▶ WHAT YOU HAVE TO DO:
Whenever a line in the records below holds the string "uuid", include it in the count, and state the number alone.

(Machine-readable hardware designs)
+++

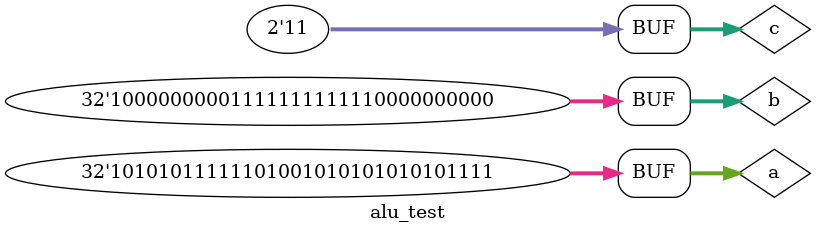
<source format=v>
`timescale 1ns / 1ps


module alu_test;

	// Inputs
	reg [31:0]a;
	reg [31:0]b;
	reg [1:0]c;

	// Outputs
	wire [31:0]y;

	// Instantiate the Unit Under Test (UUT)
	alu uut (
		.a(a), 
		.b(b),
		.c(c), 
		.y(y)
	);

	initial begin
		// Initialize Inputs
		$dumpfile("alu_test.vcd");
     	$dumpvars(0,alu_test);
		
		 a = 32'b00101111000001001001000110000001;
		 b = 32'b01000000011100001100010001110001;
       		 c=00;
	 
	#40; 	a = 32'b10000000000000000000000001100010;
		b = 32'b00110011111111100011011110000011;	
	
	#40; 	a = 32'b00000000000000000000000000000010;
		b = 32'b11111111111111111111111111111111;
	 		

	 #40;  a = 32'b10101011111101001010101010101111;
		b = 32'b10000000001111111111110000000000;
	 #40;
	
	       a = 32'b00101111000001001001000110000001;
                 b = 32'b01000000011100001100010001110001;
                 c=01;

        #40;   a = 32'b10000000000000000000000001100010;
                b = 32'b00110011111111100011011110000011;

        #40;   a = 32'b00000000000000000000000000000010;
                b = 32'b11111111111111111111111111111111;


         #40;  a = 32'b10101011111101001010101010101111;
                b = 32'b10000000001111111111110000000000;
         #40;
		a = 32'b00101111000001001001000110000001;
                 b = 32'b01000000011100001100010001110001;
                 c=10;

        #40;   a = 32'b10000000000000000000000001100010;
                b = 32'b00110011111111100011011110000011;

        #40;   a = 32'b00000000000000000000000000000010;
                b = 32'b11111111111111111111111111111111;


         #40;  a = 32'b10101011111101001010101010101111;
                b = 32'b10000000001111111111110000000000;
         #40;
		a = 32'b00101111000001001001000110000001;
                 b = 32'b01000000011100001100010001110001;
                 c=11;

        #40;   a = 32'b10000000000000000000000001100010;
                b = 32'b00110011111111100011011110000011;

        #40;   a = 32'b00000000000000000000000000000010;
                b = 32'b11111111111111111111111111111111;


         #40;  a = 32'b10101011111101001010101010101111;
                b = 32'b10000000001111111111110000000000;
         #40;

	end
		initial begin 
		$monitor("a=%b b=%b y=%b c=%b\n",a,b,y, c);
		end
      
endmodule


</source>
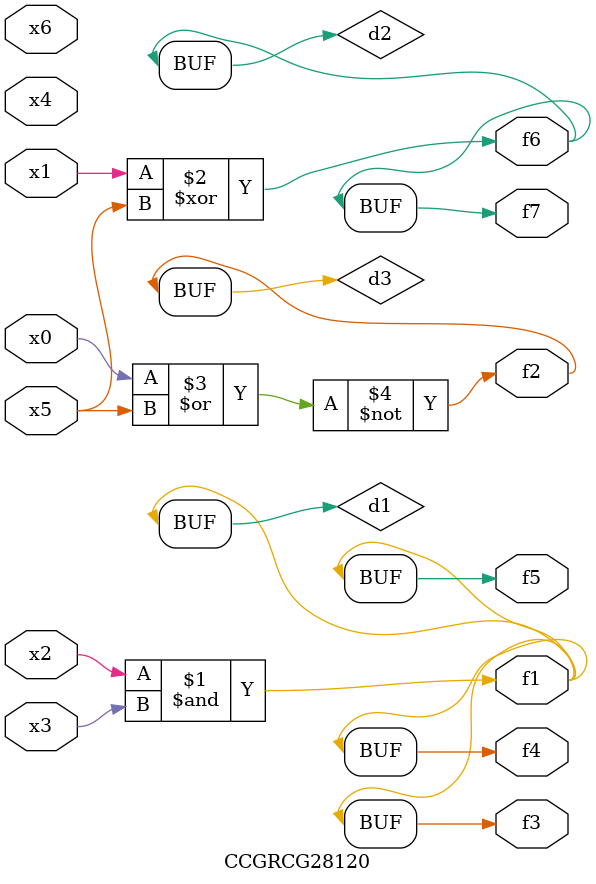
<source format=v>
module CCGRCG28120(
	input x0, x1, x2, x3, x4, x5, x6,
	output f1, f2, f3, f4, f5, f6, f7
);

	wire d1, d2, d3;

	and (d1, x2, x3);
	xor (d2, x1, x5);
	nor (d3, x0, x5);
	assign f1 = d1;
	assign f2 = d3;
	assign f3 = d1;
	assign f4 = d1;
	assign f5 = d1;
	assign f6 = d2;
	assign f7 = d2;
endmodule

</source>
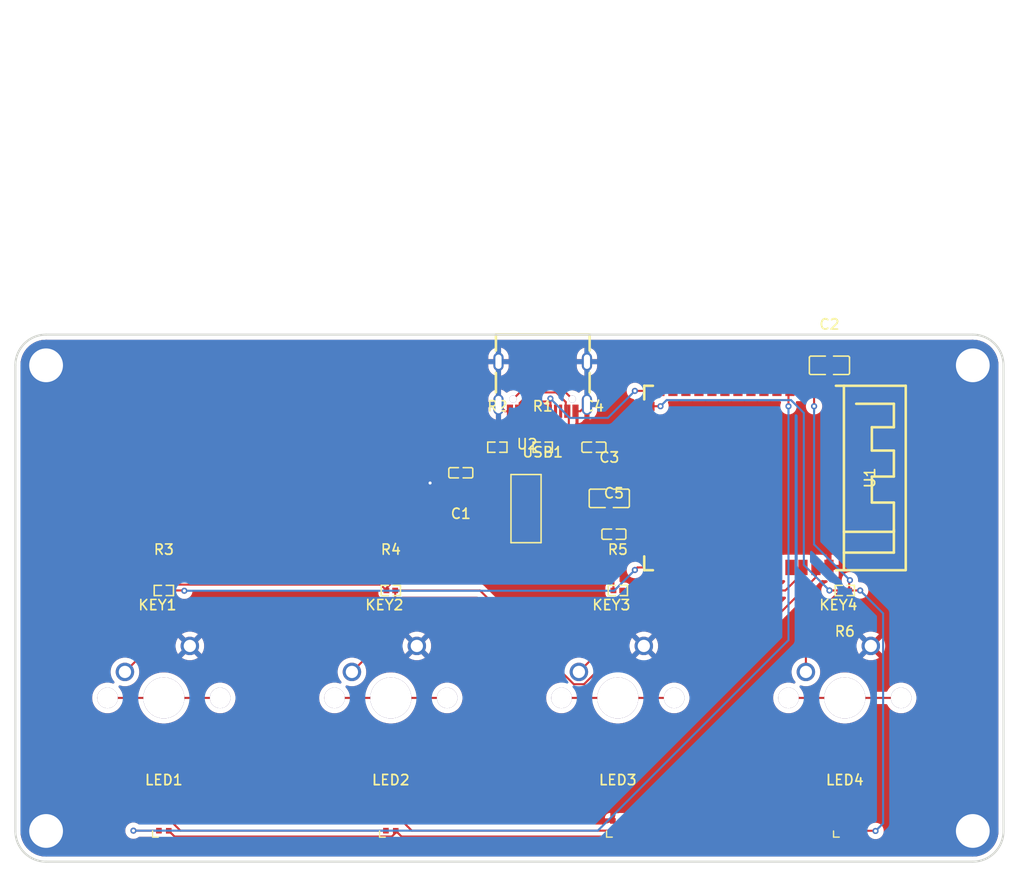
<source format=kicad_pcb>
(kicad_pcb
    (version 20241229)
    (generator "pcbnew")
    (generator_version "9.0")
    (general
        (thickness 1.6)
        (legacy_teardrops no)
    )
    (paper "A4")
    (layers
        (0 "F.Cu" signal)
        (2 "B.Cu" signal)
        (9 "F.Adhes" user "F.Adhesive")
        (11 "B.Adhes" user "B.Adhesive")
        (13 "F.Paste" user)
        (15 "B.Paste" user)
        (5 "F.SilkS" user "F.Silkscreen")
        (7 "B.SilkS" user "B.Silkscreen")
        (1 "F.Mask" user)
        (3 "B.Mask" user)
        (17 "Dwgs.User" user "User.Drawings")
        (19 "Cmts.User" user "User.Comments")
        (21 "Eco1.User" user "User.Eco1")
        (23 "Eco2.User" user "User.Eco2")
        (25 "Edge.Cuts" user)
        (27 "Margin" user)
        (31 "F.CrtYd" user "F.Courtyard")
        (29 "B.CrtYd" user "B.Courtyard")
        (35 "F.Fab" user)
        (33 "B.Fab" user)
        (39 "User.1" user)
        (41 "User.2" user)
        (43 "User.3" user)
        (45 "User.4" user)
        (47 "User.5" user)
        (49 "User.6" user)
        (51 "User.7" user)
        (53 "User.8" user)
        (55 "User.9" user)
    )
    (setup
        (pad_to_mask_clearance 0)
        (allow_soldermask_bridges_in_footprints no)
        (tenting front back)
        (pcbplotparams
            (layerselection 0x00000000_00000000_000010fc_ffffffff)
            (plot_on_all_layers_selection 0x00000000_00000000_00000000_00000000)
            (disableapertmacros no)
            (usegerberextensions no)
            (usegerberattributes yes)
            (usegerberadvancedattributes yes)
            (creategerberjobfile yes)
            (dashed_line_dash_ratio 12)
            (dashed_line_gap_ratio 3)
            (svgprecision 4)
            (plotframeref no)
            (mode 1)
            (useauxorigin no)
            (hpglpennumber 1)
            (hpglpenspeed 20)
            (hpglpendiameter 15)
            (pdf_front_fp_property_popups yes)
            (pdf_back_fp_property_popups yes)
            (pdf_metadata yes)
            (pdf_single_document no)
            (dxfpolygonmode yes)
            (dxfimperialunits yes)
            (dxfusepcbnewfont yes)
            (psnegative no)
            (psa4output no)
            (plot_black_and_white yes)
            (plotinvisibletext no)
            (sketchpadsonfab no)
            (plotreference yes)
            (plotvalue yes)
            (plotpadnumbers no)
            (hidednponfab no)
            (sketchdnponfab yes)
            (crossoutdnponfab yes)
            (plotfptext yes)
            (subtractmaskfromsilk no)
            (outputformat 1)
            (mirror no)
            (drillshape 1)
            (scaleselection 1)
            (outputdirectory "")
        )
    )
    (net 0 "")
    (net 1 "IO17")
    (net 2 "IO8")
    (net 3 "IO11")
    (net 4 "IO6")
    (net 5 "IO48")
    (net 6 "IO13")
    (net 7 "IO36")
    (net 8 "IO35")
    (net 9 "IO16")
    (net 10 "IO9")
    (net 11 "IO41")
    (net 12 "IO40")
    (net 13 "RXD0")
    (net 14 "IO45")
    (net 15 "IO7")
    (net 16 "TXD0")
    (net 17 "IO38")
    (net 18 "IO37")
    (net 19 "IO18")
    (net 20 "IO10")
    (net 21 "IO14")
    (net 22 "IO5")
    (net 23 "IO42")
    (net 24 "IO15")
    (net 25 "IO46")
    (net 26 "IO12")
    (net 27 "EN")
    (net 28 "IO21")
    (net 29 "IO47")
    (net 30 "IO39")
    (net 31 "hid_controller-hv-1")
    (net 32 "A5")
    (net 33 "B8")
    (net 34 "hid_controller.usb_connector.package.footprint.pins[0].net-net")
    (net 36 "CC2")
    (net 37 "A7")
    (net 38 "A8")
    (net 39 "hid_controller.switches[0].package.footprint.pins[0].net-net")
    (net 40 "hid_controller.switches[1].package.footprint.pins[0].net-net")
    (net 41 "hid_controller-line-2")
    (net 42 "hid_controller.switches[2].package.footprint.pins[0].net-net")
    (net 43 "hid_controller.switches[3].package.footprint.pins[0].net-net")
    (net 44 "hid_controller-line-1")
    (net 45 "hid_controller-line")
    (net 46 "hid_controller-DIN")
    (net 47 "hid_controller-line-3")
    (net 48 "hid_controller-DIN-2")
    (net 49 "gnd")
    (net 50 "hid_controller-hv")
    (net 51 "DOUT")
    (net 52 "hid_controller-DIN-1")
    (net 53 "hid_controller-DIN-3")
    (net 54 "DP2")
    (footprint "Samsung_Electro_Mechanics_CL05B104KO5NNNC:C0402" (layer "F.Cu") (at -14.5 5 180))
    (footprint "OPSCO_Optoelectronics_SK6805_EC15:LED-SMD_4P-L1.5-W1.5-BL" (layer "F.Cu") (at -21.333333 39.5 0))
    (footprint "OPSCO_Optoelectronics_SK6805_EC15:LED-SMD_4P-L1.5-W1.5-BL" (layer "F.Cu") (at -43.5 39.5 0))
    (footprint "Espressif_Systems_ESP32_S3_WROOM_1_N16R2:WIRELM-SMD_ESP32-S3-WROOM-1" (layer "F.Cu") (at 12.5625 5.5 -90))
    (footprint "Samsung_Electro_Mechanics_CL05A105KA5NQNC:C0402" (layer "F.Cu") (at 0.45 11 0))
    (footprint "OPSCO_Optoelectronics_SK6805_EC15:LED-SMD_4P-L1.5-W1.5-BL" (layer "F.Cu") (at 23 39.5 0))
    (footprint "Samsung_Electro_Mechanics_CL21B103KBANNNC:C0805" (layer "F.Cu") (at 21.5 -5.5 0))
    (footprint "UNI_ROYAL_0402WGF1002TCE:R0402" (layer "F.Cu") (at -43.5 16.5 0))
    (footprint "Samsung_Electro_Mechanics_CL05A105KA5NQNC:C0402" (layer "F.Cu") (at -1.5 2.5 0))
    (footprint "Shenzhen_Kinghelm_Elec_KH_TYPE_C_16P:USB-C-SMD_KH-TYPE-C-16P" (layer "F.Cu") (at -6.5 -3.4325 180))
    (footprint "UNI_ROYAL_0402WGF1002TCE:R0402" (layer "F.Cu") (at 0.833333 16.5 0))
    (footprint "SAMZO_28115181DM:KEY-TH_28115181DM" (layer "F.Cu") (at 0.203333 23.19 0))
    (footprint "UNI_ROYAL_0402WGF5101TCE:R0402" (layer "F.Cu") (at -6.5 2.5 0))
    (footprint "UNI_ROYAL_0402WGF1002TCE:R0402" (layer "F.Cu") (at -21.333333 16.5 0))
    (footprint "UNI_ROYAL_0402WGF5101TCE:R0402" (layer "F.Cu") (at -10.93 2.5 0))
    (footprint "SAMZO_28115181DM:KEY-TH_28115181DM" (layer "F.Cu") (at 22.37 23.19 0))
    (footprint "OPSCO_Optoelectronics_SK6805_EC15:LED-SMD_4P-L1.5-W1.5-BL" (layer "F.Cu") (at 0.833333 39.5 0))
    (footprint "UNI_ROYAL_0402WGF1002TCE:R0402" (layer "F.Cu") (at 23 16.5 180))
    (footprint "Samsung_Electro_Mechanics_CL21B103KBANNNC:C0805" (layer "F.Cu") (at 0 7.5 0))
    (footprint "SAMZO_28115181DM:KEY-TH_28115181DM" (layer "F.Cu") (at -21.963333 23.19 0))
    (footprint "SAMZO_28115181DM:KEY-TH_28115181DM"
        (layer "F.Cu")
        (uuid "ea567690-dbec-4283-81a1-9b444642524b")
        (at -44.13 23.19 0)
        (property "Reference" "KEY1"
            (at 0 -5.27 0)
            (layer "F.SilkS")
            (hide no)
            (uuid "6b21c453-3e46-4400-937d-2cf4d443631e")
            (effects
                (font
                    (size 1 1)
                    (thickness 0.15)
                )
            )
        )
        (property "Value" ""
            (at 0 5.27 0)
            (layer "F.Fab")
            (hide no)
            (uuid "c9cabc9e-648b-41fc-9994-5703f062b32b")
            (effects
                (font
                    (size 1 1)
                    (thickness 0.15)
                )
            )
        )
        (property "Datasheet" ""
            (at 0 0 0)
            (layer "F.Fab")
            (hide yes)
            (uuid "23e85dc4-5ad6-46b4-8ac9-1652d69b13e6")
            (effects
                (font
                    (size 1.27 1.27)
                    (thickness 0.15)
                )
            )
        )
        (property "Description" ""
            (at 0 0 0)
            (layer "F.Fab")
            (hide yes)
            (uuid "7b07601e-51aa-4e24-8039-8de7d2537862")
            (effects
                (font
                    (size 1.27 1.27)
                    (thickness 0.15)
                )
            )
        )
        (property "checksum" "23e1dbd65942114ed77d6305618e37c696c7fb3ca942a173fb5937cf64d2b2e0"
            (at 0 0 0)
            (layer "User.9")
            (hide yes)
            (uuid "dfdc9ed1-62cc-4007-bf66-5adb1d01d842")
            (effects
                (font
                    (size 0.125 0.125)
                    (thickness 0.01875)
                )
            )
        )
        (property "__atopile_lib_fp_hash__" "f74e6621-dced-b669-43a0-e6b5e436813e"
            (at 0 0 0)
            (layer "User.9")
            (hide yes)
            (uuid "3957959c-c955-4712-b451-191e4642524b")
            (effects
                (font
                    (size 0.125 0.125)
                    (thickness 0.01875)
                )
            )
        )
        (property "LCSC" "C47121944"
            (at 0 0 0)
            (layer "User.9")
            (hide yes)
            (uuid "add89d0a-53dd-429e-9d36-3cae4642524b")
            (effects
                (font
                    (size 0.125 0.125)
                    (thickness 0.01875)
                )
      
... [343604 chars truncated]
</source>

+++

▶ RESPONSE FOR THIS EXERCISE:
8